To enhance the quality of their analysis, the researchers developed a pre-processing phase that involved normalizing the data using a Min–Max Scaler. Following this step, they applied the k-Nearest Neighbors Outlier Detection (KNNOD) technique to remove any outliers from the dataset. This meticulous process laid the foundation for applying the machine learning models.
The effectiveness of each model was evaluated based on metrics such as R2 scores, Mean Squared Error (MSE), and Mean Absolute Error (MAE). Results revealed a striking accuracy from the CNN model, which achieved an R2 score of 0.989, MSE of 4.161203E−05, and MAE of 3.760119 E−03. In contrast, the KRR model showed an R2 score of 0.913873, highlighting the impressive capabilities of CNNs in this scenario.

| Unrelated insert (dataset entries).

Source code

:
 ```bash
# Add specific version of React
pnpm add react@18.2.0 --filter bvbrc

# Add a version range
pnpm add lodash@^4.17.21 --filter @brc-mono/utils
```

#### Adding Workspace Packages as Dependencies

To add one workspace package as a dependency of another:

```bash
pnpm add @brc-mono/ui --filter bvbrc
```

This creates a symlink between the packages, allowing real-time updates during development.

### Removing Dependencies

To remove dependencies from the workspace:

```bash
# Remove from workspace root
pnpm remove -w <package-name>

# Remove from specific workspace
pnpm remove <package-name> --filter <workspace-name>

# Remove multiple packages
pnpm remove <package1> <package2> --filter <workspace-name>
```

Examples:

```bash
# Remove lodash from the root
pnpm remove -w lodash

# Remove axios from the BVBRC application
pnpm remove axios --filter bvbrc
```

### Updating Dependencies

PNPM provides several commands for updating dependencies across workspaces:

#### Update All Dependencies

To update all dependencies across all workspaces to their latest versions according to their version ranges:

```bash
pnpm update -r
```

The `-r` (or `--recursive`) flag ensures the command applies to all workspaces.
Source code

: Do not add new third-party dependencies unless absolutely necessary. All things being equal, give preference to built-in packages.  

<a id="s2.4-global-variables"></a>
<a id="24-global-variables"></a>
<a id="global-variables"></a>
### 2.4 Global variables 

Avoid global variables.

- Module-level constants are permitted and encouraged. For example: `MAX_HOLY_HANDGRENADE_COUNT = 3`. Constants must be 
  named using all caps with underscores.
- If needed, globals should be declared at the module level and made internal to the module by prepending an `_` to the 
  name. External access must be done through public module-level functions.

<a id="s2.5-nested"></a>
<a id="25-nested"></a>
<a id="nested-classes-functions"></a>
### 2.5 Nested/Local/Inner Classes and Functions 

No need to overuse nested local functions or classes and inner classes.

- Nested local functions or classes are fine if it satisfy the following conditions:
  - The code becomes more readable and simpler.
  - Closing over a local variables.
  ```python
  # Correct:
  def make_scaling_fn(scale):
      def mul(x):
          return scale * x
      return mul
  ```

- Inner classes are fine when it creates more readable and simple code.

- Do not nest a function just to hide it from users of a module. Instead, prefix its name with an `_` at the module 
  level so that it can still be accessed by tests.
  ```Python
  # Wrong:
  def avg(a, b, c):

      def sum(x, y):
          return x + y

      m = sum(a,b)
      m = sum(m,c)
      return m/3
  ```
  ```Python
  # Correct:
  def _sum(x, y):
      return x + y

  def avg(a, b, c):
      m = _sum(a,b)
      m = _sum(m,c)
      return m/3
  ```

Notably, the predictive ability of these models paves the way for advancements in the pharmaceutical industry, especially in optimizing drug crystallization processes. This is essential since the crystallization of active pharmaceutical ingredients (APIs) must be carefully controlled during production to ensure medication efficacy.
The researchers indicated that their study not only highlights the robust nature of machine learning methodologies but also suggests a shift away from traditional thermodynamic models for estimating solubility data. The authors wrote, "The results of this study underline the robustness of preprocessing methods, model selection, and hyper-parameter tuning for the attainment of accurate predictions, making useful contributions to the area of solubility prediction by salicylic acid in various solvent environments.”
This transition towards machine learning techniques offers scientists a powerful new tool for analyzing the complexities of drug solubility. As these algorithms learn from the varying characteristics of the dataset, they can effectively predict solubility even at unobserved data points, substantially enhancing the drug development process.
Taking note of the significance of each variable in the predictive models, the study identified water content as the most influential factor affecting salicylic acid solubility. The findings emphasize that increasing water content can negatively impact solubility since it acts as an anti-solvent. On the other hand, the presence of solvents like polyethylene glycol (PEG 300) enhances salicylic acid's solubility, underscoring the importance of solubilizers in pharmaceutical formulations.
The study’s findings were published on March 24, 2025, in Scientific Reports, highlighting the potential of machine learning to revolutionize solubility predictions in chemical and pharmaceutical engineering fields. Their rigorous approach showcases how sophisticated models can lead to breakthroughs in drug formulation and delivery.
Overall, this research positions machine learning not merely as a supplementary analytical tool but potentially as a cornerstone of future solubility models, paving the way for deeper insights into pharmaceutical solutions.